朝の韓国ドラマが『ラヴィット!』より高視聴率…民放最下位でも光るテレ東の別次元の戦法の画像1
テレビ東京本社が入居する住友不動産六本木グランドタワー(「Wikipedia」より)

 視聴率“民放最下位”をひた走るテレビ東京。最近はTBSと最下位争いを繰り広げているが、それでもその位置は揺るがない。しかし、近年はその振り切った番組手法が「テレ東ブランド」として信奉され、熱心なファンも多いという。そんなオンリーワンの局の直近の視聴率を覗いてみた。

太川と出川が支える旅バラエティは堅調

 まずはバラエティを見ていこう。近年のテレ東のヒット番組といえば、太川陽介と漫画家・蛭子能収の迷コンビで人気を博した『ローカル路線バス乗り継ぎの旅』だろう。現在、このシリーズは終了し、後継番組として、田中要次と芥川賞作家・羽田圭介による『ローカル路線バス乗り継ぎの旅Z』が放送されている。

 ただし、最近は太川を新たに据えてスタートした『バスvs鉄道乗り継ぎ対決旅』のほうが話題のようだ。

「5月5日に放送された『対決旅』第8弾の個人視聴率は4.9%(ビデオリサーチ調べ、関東地区/以下同)。
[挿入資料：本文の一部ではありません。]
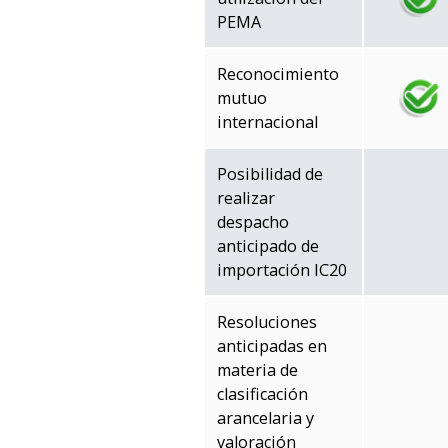
PEMA
Reconocimiento
mutuo
internacional
Posibilidad de
realizar
despacho
anticipado de
importación IC20
Resoluciones
anticipadas en
materia de
clasificación
arancelaria y
valoración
『1周回って知らない話&今夜くらべてみました「芸能界の気になる」合体3時間SP!』(日本テレビ系)、『くりぃむクイズ ミラクル9 ~2時間SP~』(テレビ朝日系)、『世界くらべてみたら3時間SP』(TBS系)の個人視聴率が6%の中、よく健闘したほうでしょう。ちなみに、フジテレビ系の『逃走中~こどもの日4時間SP~』には0.1ポイント差で勝利しています」(テレビ局関係者)

 また、太川が始めた新たなシリーズも人気だという。

「4月14日には『ローカル路線バス乗り継ぎ対決旅 陣取り合戦』の第4弾がオンエアされました。この『陣取り合戦』企画は、あるエリアの市町村を“陣地”に見立て、スタートからゴールをバスで乗り継ぎながら目指す間に、どちらのチームが多くの陣地をとれるかを競うもの。このときは太川チームとA.B.C-Z・河合郁人率いる河合チームが茨城県を舞台に戦い、視聴率は世帯6.7%、個人3.8%でした。『対決旅』よりは劣るとはいえ、いまだにテレ東の旅番組は太川が支えているといえるでしょう」(同)

 太川のほかにもうひとり、テレ東ではおなじみのタレントがいる。

「5月1日放送の『出川哲朗の充電させてもらえませんか?絶景“古宇利島”から沖縄縦断145キロSP』は世帯7.9%、個人5.2%。ちなみに、セレブモデル・マリエによる枕営業疑惑の告発で騒がれていたさなかの4月17日に放送された『充電』も、世帯8.4%、個人5.2%と堅調でした。世代別でみると50歳以上が圧倒的ではありますが、この日のM2(男性35~49歳)は3.5%、F2(女性35~49歳)も3.8%と、確実に取れています」(同)

『ラヴィット!』より高視聴率の韓国ドラマ

 そんなテレ東だが、平日朝の時間帯はいったい、何を放送しているのだろうか? 7時5分からは子ども番組『おはスタ』、7時30分からは同じく子ども番組『きんだーてれび』、7時35分からは赤ちゃんが楽しめる知育番組『シナぷしゅ』と、完全にキッズと母親層を取り込もうとしている。

 そして、8時からは旅番組『ハーフタイムツアーズ』、裏のNHK連続テレビ小説が終わる8時15分からは韓国ドラマが9時11分まで放送されるなど、徹底した差別化を図っている。